Джек двумя пальцами залезает в выемку и вынимает из нее маленький, яйцеобразный предмет того же цвета, что и яйцо малиновки. Насколько он может судить, это яйцо малиновки. Настоящее, цитируя доктора Эвинруд, яйцо малиновки, снесенное малиновкой, которую иногда называют красногрудкой. Он кладет яйцо на ладонь левой руки. Там оно и лежит, светло-синее, размером с орех пекан. Способность мыслить, кажется, покидает его. Что, черт побери, он наделал, купил яйцо малиновки? Извините, нет, причинно-следственная связь здесь не срабатывает, опопанакс вышел из строя, «Магазин Роя» яйцами малиновки не торгует.
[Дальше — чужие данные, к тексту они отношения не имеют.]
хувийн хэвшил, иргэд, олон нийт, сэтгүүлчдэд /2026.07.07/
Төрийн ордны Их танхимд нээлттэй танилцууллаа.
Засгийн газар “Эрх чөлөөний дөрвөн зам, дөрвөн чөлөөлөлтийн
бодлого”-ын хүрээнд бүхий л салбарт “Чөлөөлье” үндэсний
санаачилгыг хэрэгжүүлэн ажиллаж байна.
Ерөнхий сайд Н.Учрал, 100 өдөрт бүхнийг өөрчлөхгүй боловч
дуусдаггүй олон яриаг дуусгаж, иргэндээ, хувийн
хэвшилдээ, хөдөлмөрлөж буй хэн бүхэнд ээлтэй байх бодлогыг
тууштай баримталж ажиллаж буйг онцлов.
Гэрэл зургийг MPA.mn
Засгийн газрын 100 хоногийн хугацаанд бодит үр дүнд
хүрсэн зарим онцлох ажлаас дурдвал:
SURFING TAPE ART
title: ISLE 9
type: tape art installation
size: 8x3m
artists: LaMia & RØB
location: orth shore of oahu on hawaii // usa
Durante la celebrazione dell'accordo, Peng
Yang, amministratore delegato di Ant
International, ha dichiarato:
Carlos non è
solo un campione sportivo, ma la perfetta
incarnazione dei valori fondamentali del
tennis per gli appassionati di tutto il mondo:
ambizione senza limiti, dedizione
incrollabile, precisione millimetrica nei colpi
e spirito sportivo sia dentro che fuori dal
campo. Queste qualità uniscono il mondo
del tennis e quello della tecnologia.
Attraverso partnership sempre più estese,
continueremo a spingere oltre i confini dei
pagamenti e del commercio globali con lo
Медленно, неуклюже, словно зомби, Джек переставляет ноги по кухонному полу и добирается до раковины. Выставляет перед собой левую руку, и когда она оказывается над сливным отверстием в центре раковины, сбрасывает с ладони яйцо малиновки. Оно летит вниз, в мусороперерабатывающую машину.
Правая рука включает ее, вызывая привычный шум. Рычание, скрежет, чудовище наслаждается легкой закуской. Г-р-р-р. Оборвавшийся электрический провод по-прежнему болтается внутри него, высекая искры в тех органах, к которым прикасается, но он превратился в зомби, а потому слабо реагирует на внутренние сотрясения. Так или иначе, при всестороннем рассмотрении в данный момент Джеку Сойеру больше всего хочется…
Когда красные, красные…
По какой-то причине он давно, очень давно не звонил матери. Не может вспомнить, почему не звонил, но чувствует, что пора. Даже со всеми этими малиновками, несущими синие яйца.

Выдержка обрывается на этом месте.